Texte extrait:
------------------------------

Nous menons ces coopérations de façon ouverte, pour une efficacité opérationnelle ET éthique

#Assureurs & #Insurtech : rencontres avec ceux qui se transforment ! Echanges avec les dirigeants et dirigeantes d’assurance qui coopèrent avec les insurtech pour se transformer.

C’est parti pour 10 questions à Catherine Touvrey , Directrice Générale de Harmonie Mutuelle

Quels sont les points clés de votre parcours de dirigeante ?

J’ai découvert l’assurance par le monde mutualiste et vraiment hasard. Je suis entrée dans une Fédération de Mutuelles, j’y suis restée 3 ans pour y réaliser des opérations de restructuration, de fusions ou de développement de mutuelles. J’ai ensuite rejoint la Macif, pour y développer la culture mutuelle santé. J’y ai passé 20 années avec 2 grandes périodes : 10 ans en exerçant de nombreux métiers (la gestion, le marketing, l’IT…) et ensuite 10 ans en Direction Générale.

------------------------------

Extrait de données:
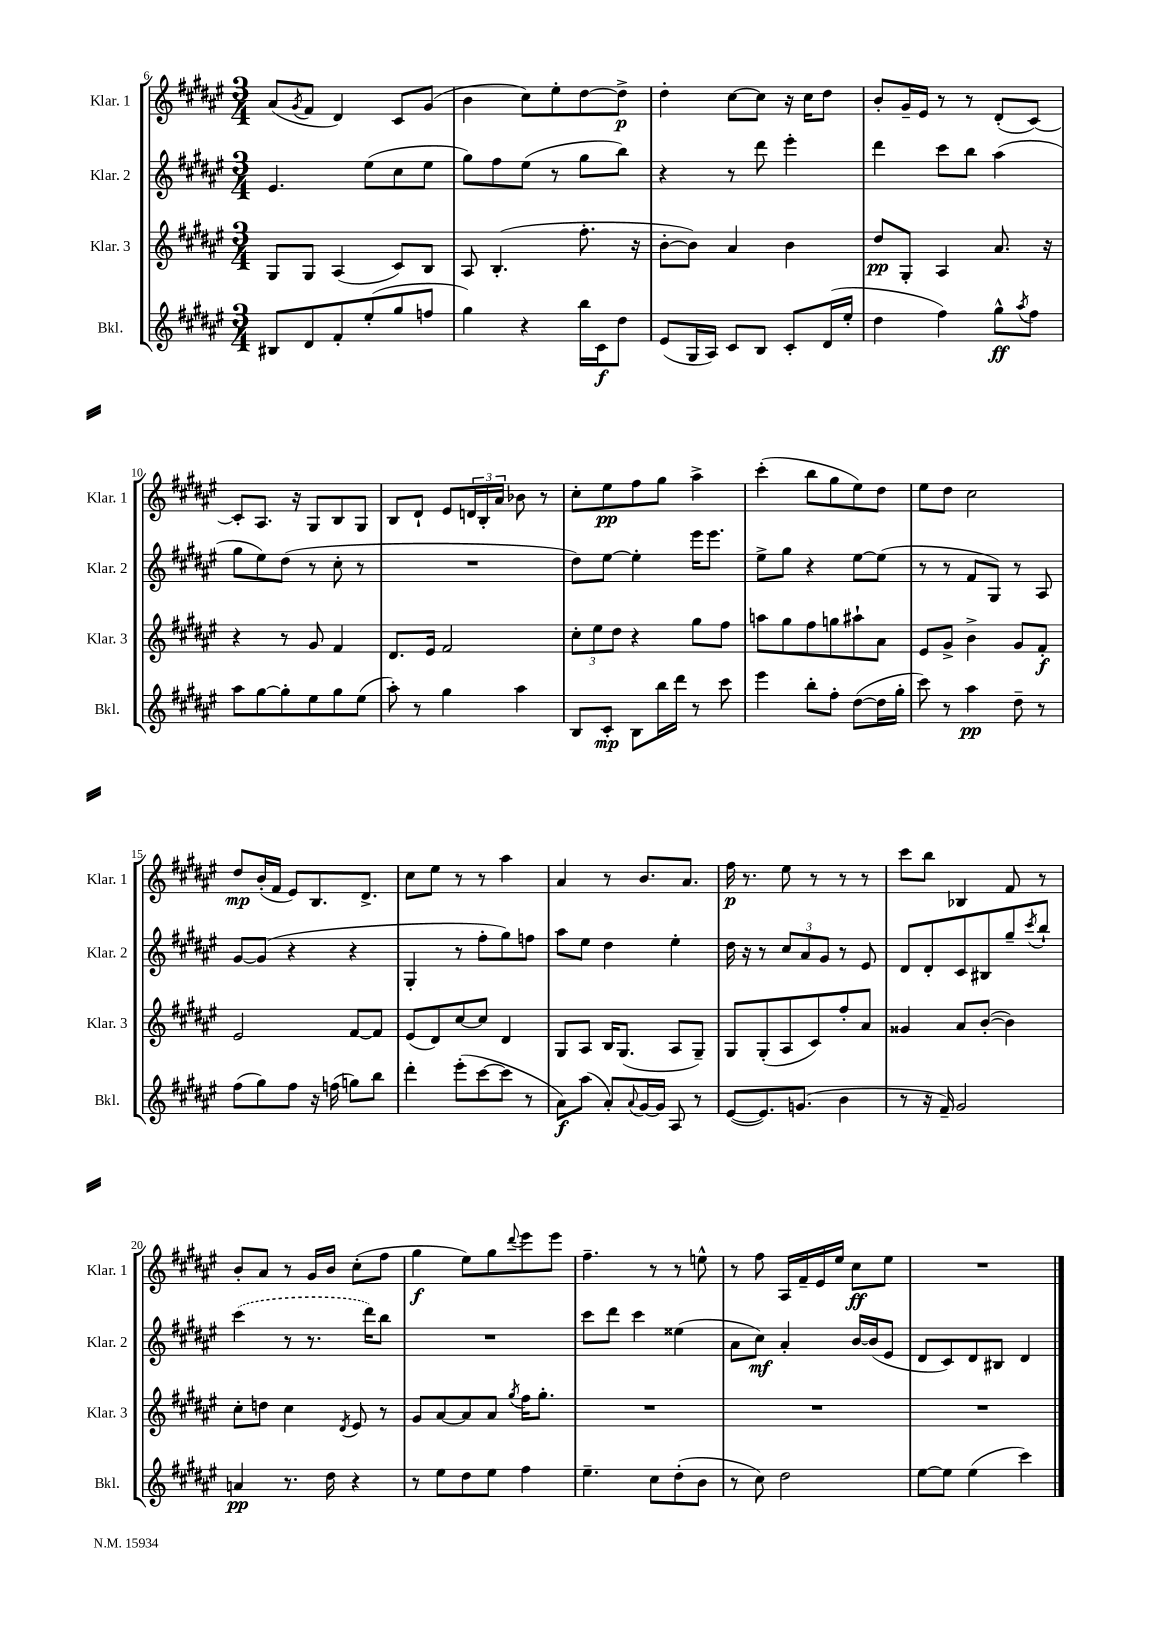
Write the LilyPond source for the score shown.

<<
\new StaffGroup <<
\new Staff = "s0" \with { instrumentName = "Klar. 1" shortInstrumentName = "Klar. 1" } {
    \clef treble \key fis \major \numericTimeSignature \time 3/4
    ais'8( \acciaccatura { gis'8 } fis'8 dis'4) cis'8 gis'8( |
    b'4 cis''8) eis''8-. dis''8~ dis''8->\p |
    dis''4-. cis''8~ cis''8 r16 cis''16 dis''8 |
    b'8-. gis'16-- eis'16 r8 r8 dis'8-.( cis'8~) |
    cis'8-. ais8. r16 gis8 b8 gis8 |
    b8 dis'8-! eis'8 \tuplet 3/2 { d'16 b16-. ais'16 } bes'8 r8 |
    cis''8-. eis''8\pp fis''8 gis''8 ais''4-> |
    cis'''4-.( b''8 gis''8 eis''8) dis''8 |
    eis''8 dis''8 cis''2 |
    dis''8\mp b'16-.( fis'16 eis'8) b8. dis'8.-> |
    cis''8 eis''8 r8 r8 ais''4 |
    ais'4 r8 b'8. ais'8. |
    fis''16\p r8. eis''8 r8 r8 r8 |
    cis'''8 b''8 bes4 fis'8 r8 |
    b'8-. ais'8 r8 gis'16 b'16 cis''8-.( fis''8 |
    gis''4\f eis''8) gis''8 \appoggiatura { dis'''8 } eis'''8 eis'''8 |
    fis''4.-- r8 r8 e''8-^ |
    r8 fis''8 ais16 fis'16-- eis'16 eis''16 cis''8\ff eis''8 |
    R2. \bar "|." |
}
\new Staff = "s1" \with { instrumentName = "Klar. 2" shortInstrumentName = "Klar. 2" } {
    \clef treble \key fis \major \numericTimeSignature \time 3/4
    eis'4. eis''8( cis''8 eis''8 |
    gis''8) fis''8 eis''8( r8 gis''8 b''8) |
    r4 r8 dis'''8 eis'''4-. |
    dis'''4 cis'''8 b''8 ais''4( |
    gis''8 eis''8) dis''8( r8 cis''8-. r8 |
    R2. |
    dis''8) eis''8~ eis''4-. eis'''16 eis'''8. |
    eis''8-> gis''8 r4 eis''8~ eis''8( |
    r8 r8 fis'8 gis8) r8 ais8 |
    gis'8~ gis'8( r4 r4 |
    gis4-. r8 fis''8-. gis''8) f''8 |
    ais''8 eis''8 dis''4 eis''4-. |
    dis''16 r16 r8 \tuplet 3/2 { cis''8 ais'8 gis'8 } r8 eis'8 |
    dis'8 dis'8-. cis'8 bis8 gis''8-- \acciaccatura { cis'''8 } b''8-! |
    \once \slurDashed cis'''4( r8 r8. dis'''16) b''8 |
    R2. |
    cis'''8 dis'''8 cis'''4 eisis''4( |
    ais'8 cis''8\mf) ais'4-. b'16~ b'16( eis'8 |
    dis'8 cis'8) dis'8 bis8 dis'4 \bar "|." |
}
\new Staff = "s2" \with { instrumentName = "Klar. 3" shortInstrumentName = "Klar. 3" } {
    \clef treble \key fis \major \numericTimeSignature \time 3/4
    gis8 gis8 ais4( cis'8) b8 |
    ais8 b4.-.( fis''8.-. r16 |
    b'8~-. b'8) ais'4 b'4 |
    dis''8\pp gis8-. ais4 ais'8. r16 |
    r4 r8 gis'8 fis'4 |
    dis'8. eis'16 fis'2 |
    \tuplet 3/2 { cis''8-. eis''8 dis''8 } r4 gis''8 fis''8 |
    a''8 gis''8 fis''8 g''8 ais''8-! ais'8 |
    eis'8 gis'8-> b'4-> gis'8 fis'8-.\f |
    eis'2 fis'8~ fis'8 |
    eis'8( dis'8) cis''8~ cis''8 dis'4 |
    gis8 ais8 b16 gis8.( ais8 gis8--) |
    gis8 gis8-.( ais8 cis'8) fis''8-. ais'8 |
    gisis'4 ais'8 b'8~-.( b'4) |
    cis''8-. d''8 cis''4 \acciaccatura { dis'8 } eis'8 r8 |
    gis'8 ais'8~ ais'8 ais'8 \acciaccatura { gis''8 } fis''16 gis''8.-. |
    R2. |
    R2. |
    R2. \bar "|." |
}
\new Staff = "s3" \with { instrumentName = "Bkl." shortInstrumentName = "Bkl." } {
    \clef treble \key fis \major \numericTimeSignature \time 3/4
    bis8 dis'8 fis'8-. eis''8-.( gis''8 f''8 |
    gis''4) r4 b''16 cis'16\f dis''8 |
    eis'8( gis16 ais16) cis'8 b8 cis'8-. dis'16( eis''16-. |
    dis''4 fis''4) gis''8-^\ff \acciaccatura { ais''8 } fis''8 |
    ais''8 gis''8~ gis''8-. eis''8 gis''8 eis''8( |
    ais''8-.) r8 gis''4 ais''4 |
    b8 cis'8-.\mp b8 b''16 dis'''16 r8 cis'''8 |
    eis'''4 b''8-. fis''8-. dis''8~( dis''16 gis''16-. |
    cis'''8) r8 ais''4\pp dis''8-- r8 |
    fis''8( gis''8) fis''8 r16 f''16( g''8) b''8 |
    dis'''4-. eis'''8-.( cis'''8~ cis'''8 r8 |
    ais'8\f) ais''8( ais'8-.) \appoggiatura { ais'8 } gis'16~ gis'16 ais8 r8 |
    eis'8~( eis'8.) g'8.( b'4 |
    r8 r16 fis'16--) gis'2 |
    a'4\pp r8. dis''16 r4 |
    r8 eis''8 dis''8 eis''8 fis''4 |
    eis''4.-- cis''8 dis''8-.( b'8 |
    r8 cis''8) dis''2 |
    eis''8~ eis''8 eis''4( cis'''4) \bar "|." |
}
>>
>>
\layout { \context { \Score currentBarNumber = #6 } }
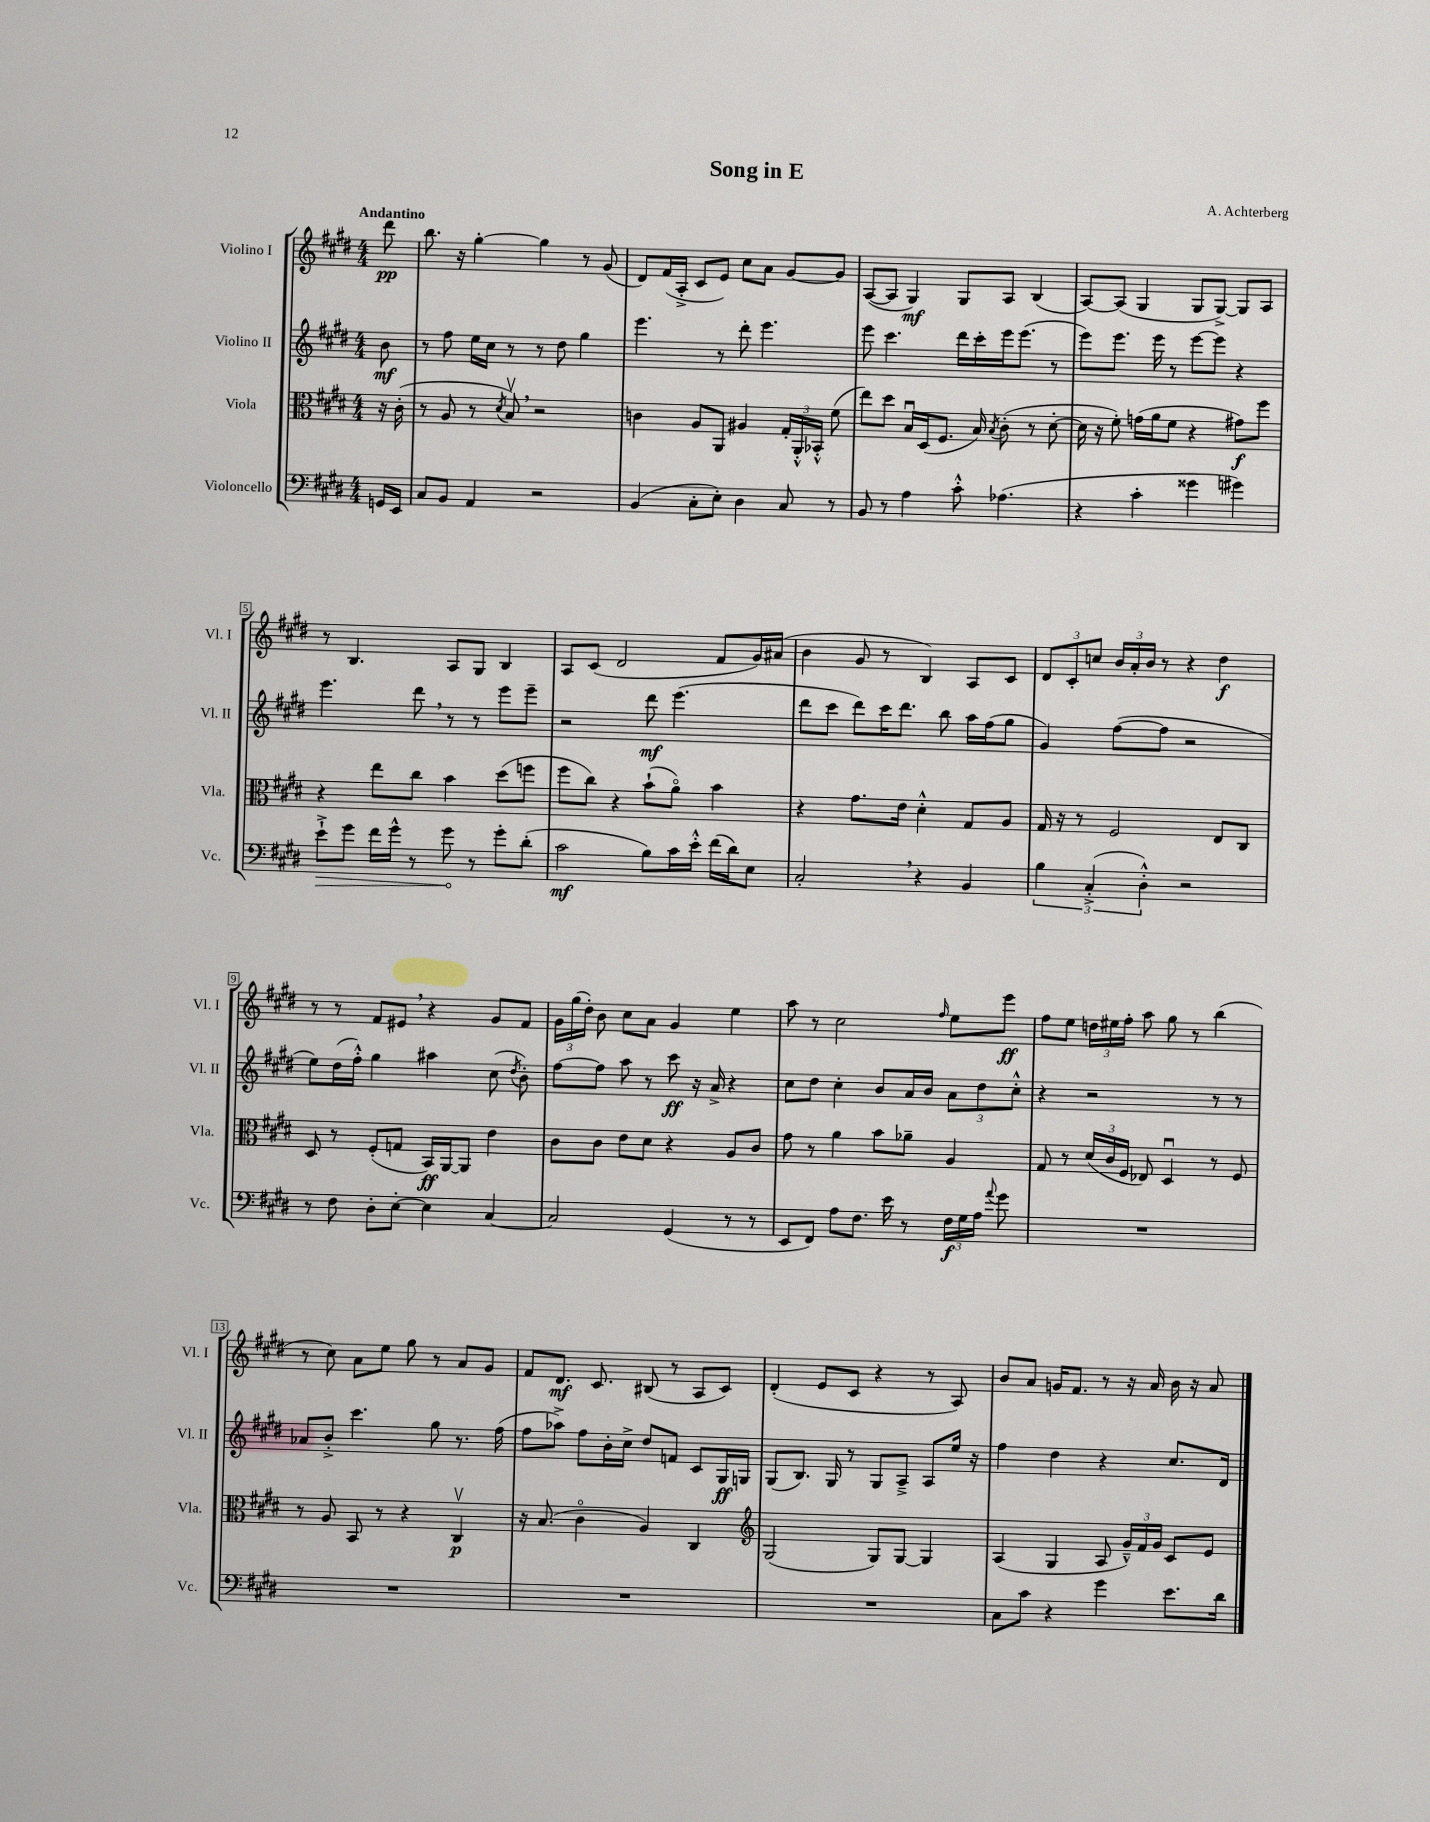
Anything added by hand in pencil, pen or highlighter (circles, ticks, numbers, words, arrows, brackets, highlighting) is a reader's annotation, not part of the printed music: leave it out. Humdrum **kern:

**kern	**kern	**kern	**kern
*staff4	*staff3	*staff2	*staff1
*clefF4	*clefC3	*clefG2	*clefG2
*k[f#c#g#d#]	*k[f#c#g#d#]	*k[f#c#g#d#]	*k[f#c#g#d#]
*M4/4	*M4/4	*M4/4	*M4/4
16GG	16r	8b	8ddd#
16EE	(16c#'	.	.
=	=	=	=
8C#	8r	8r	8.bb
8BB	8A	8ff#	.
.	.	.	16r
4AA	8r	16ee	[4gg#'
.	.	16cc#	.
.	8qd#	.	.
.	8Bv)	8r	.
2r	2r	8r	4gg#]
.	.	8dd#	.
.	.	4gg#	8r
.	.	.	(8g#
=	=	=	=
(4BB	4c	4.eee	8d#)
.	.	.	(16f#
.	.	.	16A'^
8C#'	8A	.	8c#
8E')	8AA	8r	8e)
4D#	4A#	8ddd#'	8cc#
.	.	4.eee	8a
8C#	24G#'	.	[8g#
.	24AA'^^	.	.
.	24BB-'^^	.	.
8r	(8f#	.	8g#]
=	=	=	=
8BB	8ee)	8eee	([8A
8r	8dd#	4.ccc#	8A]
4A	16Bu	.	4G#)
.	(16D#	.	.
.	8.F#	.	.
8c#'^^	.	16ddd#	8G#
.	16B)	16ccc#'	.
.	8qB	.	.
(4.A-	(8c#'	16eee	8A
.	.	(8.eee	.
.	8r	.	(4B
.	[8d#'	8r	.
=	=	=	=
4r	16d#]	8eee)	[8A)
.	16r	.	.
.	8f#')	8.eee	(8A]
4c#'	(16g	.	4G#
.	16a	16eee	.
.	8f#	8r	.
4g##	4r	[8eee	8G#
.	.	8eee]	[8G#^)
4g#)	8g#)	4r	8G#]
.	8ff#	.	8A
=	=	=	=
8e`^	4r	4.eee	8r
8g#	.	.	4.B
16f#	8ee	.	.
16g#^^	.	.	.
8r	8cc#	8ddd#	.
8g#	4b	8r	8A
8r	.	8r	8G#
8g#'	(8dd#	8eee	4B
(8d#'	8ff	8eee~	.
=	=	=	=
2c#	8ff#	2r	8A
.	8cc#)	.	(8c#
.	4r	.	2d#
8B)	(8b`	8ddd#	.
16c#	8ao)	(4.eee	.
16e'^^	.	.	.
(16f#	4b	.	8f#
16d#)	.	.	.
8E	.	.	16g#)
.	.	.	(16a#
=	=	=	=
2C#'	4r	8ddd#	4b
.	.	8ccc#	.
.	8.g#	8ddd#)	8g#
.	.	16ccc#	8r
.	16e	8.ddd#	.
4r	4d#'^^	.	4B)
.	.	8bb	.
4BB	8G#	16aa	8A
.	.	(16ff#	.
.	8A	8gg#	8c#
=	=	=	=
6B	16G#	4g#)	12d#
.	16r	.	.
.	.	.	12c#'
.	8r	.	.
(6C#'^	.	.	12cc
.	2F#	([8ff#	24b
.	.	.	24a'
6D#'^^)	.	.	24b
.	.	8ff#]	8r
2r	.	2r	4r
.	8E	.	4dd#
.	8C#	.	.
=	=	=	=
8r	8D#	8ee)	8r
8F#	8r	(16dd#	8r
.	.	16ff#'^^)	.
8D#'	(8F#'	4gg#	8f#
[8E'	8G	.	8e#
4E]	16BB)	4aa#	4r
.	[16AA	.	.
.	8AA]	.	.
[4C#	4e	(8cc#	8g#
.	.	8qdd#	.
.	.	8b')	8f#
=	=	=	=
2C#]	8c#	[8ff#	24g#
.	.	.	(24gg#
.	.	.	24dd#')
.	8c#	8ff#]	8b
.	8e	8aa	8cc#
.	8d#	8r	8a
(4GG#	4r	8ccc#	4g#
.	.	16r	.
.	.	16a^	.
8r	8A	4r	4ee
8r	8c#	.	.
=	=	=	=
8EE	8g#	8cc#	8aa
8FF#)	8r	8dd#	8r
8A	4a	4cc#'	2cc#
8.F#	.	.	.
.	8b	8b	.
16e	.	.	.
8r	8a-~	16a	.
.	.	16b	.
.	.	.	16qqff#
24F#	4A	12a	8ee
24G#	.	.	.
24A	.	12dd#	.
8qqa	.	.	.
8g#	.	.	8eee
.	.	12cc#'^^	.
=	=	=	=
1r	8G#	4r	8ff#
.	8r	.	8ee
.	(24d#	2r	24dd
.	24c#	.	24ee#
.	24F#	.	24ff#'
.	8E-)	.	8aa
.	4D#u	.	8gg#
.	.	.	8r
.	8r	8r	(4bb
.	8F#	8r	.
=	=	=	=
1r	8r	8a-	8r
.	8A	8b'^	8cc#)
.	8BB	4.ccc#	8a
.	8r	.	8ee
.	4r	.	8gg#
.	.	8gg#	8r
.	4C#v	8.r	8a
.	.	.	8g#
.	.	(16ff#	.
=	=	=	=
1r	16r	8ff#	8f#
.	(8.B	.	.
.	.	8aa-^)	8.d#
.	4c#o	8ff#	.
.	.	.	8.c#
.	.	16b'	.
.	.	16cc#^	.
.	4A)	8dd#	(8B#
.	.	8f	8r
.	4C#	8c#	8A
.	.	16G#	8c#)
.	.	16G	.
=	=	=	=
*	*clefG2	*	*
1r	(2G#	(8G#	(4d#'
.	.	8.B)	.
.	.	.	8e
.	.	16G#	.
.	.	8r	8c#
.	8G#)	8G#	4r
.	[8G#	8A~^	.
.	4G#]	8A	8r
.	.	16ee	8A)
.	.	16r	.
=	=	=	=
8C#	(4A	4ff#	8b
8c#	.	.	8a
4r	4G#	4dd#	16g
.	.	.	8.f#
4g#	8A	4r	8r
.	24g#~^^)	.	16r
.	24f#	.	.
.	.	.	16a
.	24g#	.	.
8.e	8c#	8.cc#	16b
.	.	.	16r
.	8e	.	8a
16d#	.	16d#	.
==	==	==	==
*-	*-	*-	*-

------------------------------

Exercices:
1. Reproduisez mot pour mot le passage de l'entretien avec Catherine Touvrey situé entre « Nous menons ces » et « pour se transformer. », bornes incluses.
2. En vous appuyant sur l'entretien avec Catherine Touvrey, répondez aux questions suivantes.
(a) Quelle fonction Catherine Touvrey occupe-t-elle chez Harmonie Mutuelle ?
(b) Combien de temps est-elle restée dans la Fédération de Mutuelles ?
(c) Combien d'années a-t-elle passées à la Macif ?

Corrigés des exercices:
1.
Nous menons ces coopérations de façon ouverte, pour une efficacité opérationnelle ET éthique

#Assureurs & #Insurtech : rencontres avec ceux qui se transforment ! Echanges avec les dirigeants et dirigeantes d’assurance qui coopèrent avec les insurtech pour se transformer.

2.
(a) Directrice générale.
(b) 3 ans.
(c) 20 années.